Suppose statement 2 is true and axiom of induction is false. Then there exists a set A so that $0 \in A$ and $ (n \in A) \Rightarrow (n+1 \in A)$,   while A is a strict subset of $\mathbb{N}$, so the complement $А^c$ is non-empty. According to statement 2, set $A^c$ should contain minimum $m$. Since $0 \notin A$, then $0 \lt m$, so according to transitivity $0$ must be less than any number in $А$, including $0$ itself which is a contradiction.

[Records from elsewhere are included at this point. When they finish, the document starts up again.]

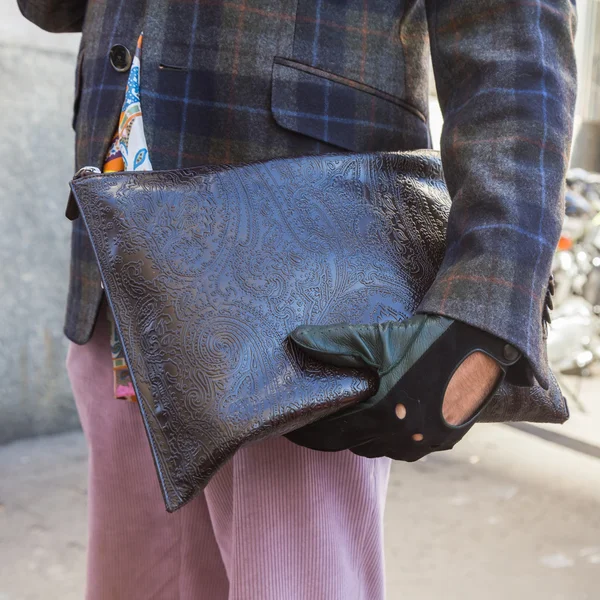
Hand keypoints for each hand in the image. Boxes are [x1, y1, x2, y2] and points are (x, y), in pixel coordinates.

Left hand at [285, 315, 519, 460]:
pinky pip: (405, 449)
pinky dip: (388, 438)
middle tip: (316, 419)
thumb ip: (335, 343)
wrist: (483, 344)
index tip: (290, 426)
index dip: (307, 431)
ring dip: (360, 436)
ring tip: (349, 418)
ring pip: (377, 448)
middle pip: (351, 444)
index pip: (329, 434)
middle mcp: (403, 439)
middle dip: (331, 433)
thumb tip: (295, 339)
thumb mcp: (379, 339)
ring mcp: (425, 445)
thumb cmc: (429, 340)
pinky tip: (385, 420)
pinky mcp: (444, 442)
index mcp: (382, 416)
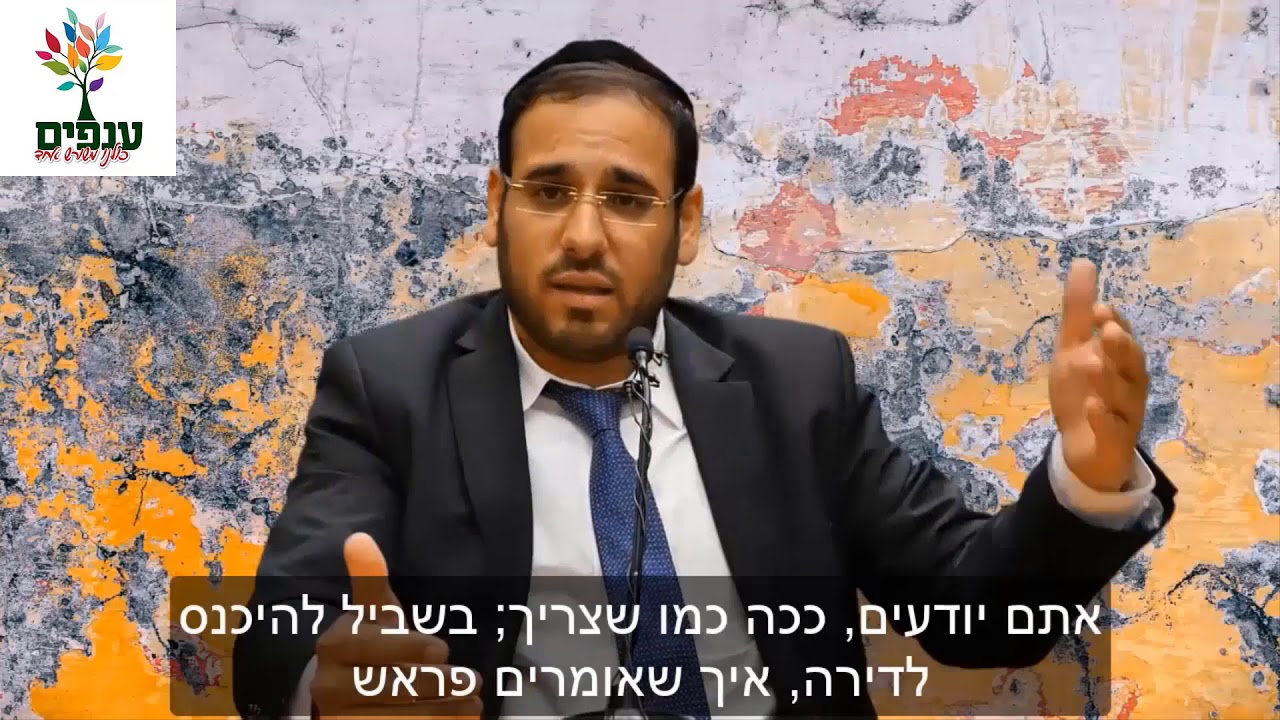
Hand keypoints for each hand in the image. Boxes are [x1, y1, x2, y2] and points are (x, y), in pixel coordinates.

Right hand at [310, 532, 482, 718]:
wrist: (344, 692)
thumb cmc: (370, 645)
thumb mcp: (373, 613)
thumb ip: (369, 580)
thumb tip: (358, 537)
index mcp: (335, 646)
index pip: (375, 649)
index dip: (409, 649)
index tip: (442, 650)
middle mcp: (329, 687)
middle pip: (389, 686)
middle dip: (436, 684)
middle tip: (471, 680)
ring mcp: (343, 718)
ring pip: (398, 717)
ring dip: (441, 709)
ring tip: (473, 701)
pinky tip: (460, 718)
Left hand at [1048, 259, 1148, 491]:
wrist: (1084, 446)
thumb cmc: (1084, 389)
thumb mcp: (1073, 348)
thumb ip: (1078, 311)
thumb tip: (1083, 262)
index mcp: (1120, 360)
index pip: (1121, 338)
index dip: (1113, 324)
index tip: (1099, 309)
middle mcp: (1129, 384)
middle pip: (1130, 365)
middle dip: (1120, 347)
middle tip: (1108, 331)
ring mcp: (1123, 413)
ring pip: (1121, 396)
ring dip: (1107, 379)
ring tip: (1091, 363)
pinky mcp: (1113, 440)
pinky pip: (1111, 428)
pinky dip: (1103, 417)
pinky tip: (1092, 406)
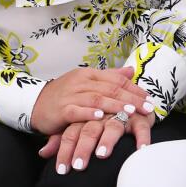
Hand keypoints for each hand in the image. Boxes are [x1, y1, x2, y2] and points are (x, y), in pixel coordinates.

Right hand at [30, 66, 153, 135]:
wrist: (35, 103)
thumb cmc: (65, 95)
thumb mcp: (87, 83)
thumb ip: (109, 77)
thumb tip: (131, 70)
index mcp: (89, 74)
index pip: (117, 79)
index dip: (135, 89)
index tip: (150, 99)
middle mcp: (81, 82)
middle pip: (110, 89)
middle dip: (131, 99)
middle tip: (148, 108)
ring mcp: (71, 95)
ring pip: (96, 98)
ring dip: (115, 105)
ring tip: (130, 111)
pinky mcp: (61, 109)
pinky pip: (76, 110)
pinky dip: (89, 113)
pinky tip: (100, 116)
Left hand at [38, 109, 154, 173]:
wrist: (127, 98)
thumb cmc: (101, 119)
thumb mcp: (79, 127)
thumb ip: (61, 138)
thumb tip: (42, 152)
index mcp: (85, 116)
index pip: (71, 132)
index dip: (65, 150)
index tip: (61, 170)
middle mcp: (102, 115)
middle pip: (89, 130)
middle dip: (83, 148)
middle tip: (78, 166)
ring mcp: (121, 115)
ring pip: (112, 128)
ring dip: (107, 141)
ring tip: (102, 155)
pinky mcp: (139, 117)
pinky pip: (141, 127)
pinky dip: (142, 137)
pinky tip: (140, 150)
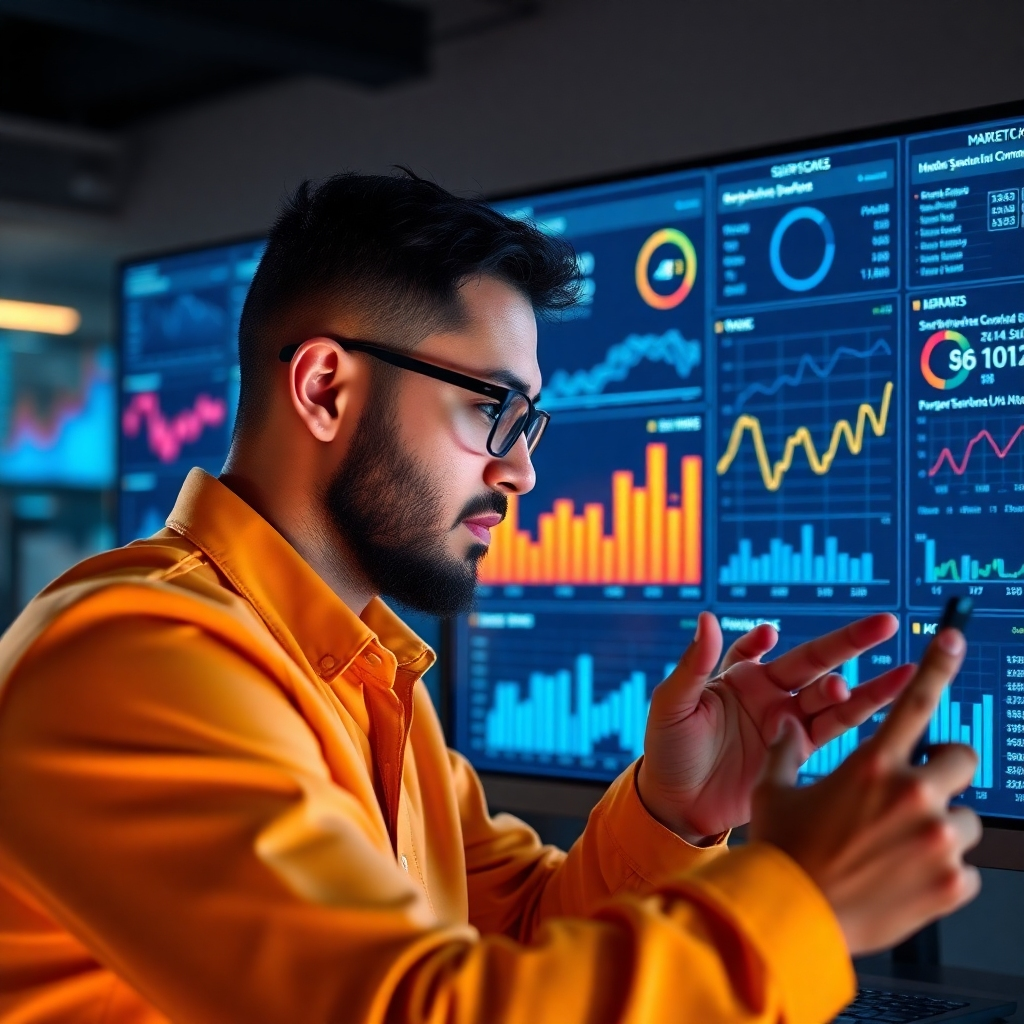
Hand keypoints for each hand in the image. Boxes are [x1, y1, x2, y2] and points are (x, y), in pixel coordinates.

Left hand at [637, 611, 912, 841]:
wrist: (677, 805)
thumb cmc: (668, 750)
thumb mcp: (673, 704)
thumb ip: (694, 665)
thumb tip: (706, 617)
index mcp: (739, 677)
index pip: (763, 647)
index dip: (766, 639)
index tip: (772, 635)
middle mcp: (769, 695)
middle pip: (815, 664)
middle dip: (849, 644)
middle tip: (884, 624)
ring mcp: (788, 725)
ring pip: (834, 700)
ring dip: (864, 689)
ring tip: (902, 676)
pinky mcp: (799, 755)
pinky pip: (834, 735)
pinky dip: (856, 723)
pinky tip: (879, 712)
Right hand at [750, 627, 980, 954]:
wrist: (792, 920)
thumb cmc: (781, 852)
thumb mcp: (773, 792)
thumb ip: (786, 751)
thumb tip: (786, 724)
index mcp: (872, 766)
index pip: (915, 701)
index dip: (936, 664)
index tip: (952, 639)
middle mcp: (912, 797)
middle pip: (962, 758)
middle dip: (943, 769)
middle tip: (918, 787)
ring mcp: (937, 842)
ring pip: (966, 819)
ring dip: (940, 828)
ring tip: (900, 848)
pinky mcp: (952, 885)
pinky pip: (966, 869)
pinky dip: (941, 873)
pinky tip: (904, 880)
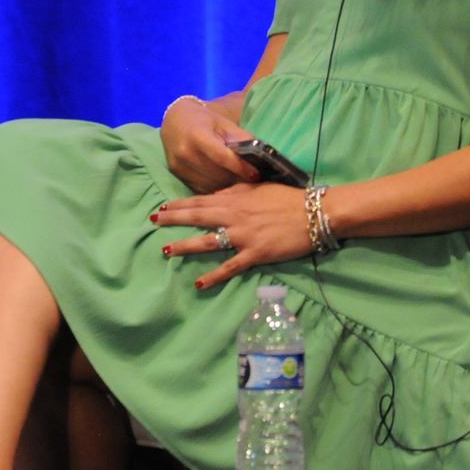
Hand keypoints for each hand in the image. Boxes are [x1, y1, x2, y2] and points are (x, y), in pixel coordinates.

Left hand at [156, 181, 313, 289]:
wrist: (316, 214)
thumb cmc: (289, 198)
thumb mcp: (259, 187)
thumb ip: (236, 190)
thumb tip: (217, 195)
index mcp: (236, 198)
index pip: (201, 200)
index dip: (179, 204)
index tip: (161, 207)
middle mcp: (234, 216)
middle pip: (197, 216)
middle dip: (173, 219)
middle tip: (153, 221)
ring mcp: (243, 236)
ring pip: (207, 241)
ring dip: (185, 245)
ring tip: (166, 250)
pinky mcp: (255, 254)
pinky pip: (230, 266)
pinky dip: (213, 275)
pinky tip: (199, 283)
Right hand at [160, 96, 259, 192]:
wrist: (175, 122)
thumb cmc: (205, 121)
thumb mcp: (224, 124)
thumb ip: (241, 138)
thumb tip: (262, 155)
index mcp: (197, 135)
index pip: (222, 156)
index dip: (240, 167)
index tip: (256, 174)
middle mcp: (185, 152)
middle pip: (217, 173)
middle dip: (237, 178)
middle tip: (253, 181)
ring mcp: (179, 166)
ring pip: (210, 184)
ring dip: (228, 185)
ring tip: (241, 184)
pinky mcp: (177, 175)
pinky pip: (202, 189)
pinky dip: (216, 189)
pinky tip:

Still it doesn't prove the opposite implication.

Answer 1

To show: "Any subset of $\mathbb{N}$ with upper bound contains maximum"

Let $A\subseteq \mathbb{N}$ such that $\beta\in\mathbb{N}$ is an upper-bound of $A$.
By pigeon-hole principle, $|A|\le \beta$.
Now we can use induction on size of $A$ to show that there exists a maximum.
But, principle of mathematical induction relies on Well-Ordering Principle of $\mathbb{N}$, which in turn, relies on inductive axiom of Peano.

Also note, that you can not define subset of negative integers like $B=\{-a:a\in A\}$, because $B$ is no more subset of $\mathbb{N}$, so Peano's axioms can't be applied on $B$.

Additional comment:
Caution: I assume $0\in\mathbb{N}$.

Proposition: If $|A|=m$, for some $m\in\mathbb{N}$, then $\sup{A}\in A$

Define inductive set $T=\{n:\sup{A}\in A,\text{when }|A|=n\}$.
We need to show that $T=\mathbb{N}\setminus\{0\}$.
But inductive axiom of Peano, is not suitable to prove this. So, we instead define set $S=T\cup\{0\}$ and show that $S=\mathbb{N}$ using inductive ($5^{th}$) axiom of Peano.
$0\in S$, by definition.
Assume $n\in S$, i.e., $\sup{A}\in A$ when $|A|=n$. Let $\sup{A}=\alpha$.
When $|A'|=n+1$, $A'=A\cup\{b\}$, where $b$ is the new element.
Two possible cases for $b\in A'$: either $b>\alpha$ or $b\le \alpha$. ($\because$ Trichotomy).
$\implies b=\sup{A'}$ or $\alpha=\sup{A'}$.
In either case, $\sup{A'}\in A'$.
Hence, $n+1\in S$.
By inductive axiom of Peano, we have shown that for every size $m\in\mathbb{N}$ of set $A$, $\sup{A}\in A$.

Answer 2

Your argument does not make sense. The axiom of induction says something about subsets $A ⊆ ℕ$ such that $0 ∈ A$ and $∀n ∈ ℕ \colon~ n ∈ A \implies n+1 ∈ A$.

You are trying to say something about a bounded set $A$. But can you be sure that $0 ∈ A$ and that $∀n∈ ℕ \colon~ n ∈ A \implies n+1 ∈ A$? You are trying to use “$s - 1 ∈ A \implies s ∈ A$” directly, but that’s not given here. So why would that be the case?

Instead, view it this way: The axiom of induction says that some subsets $A ⊆ ℕ$ with certain properties are already all $ℕ$. Equivalently, it says that some subsets $A ⊆ ℕ$ with certain properties have empty complement $A^\mathrm c = ∅$.

Using contraposition, these certain properties in question can be paraphrased as:

• Zero can be no minimum of $A^\mathrm c$.
• No other element of $ℕ$ can be a minimum of $A^\mathrm c$.

From this, it’s easy to see that the axiom of induction is equivalent to every nonempty subset $A ⊆ ℕ$ having a minimum (again, this is using contraposition). This, in turn, is easily seen to be equivalent to every bounded, nonempty subset $A ⊆ ℕ$ having a minimum.